You should get similar output like:

     UID   PID  PPID  C    STIME TTY      TIME CMD
  nagios 10813514        1   0   Apr 26      -  7:38 /usr/local/nagios/nrpe -c /usr/local/nagios/nrpe.cfg -d


 Where in this example you would kill PID number 10813514,restart the NRPE client and show info about the newly started process:


# kill -9 10813514;/usr/local/nagios/nrpe -c /usr/local/nagios/nrpe.cfg -d;ps -ef | grep -i nrpe


As output you should get the newly started process info of NRPE.

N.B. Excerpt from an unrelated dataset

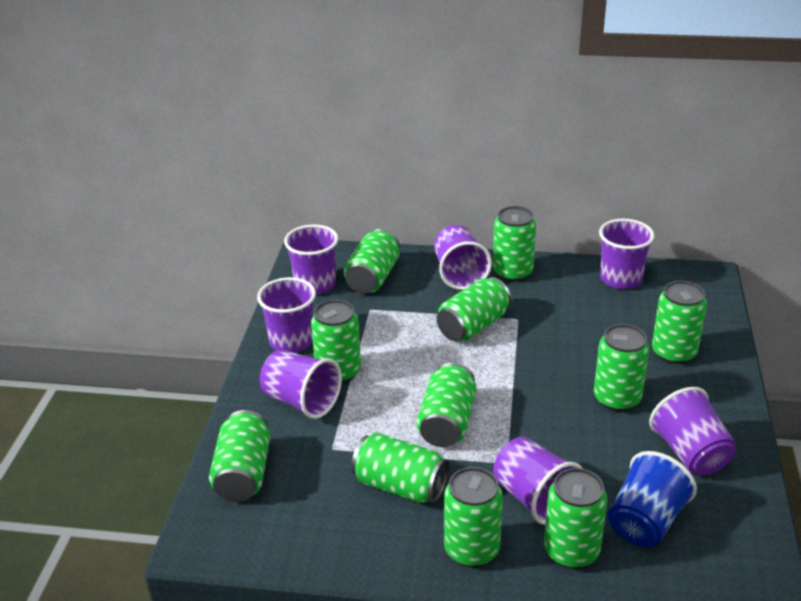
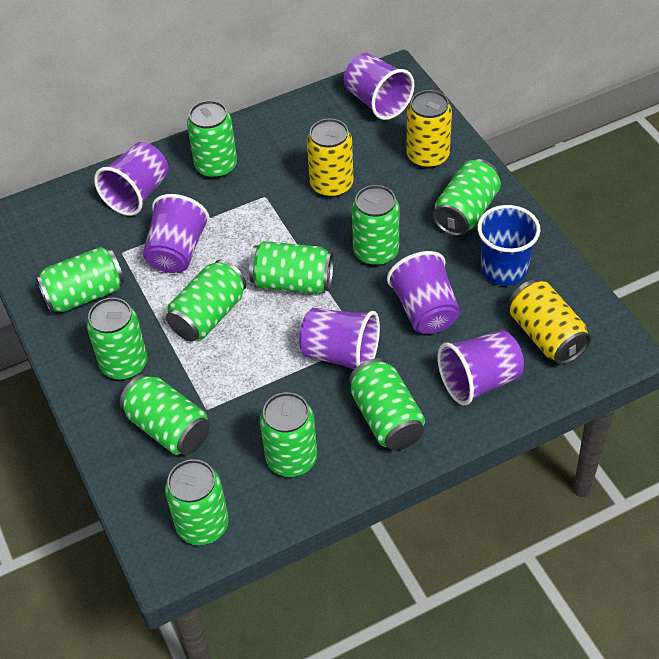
purple cup: 7 -> 6
yellow can: 0 -> 3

Then run the drive check manually to see if the values turn out okay.


Cheers

Author

Commented:
sorry but

i got this

please check the attached file
nagios.jpg

Hi,


Are you sure you're even using NRPE? Try and look for 'nagios' instead and post the output here. 


Cheers

Author

Commented:
Hi

when i configure a new host on nagios-xi i use this doc to installe the agent


https://assets.nagios.com/downloads/nagiosxi/docs/Installing_The_XI_Linux_Agent.pdf

this is a photos about our nagios-xi
0.jpg
1.jpg
2.jpg
3.jpg
4.jpg

Author

Commented:
i found it

[root@svrran nagios]# ps -ef | grep inetd
root      8742     1  0 13:26 ?        00:00:00 /usr/sbin/xinetd -stayalive -pidfile /var/run/xinetd.pid
root     10827  7478  0 13:32 pts/2    00:00:00 grep --color=auto inetd
[root@svrran nagios]#

Hi,


maybe your system uses nrpe as a service:


systemctl status nrpe


Then to restart:


systemctl restart nrpe


and re run the check.


Or if you're dealing with an NFS mount then you can try to remount the nfs share and recheck after that.


Cheers




BTW restarting Inetd might also  interrupt other services you may have running under inetd.

Duncan RoeSoftware Developer

Commented:
After restarting nrpe, what numbers are you seeing?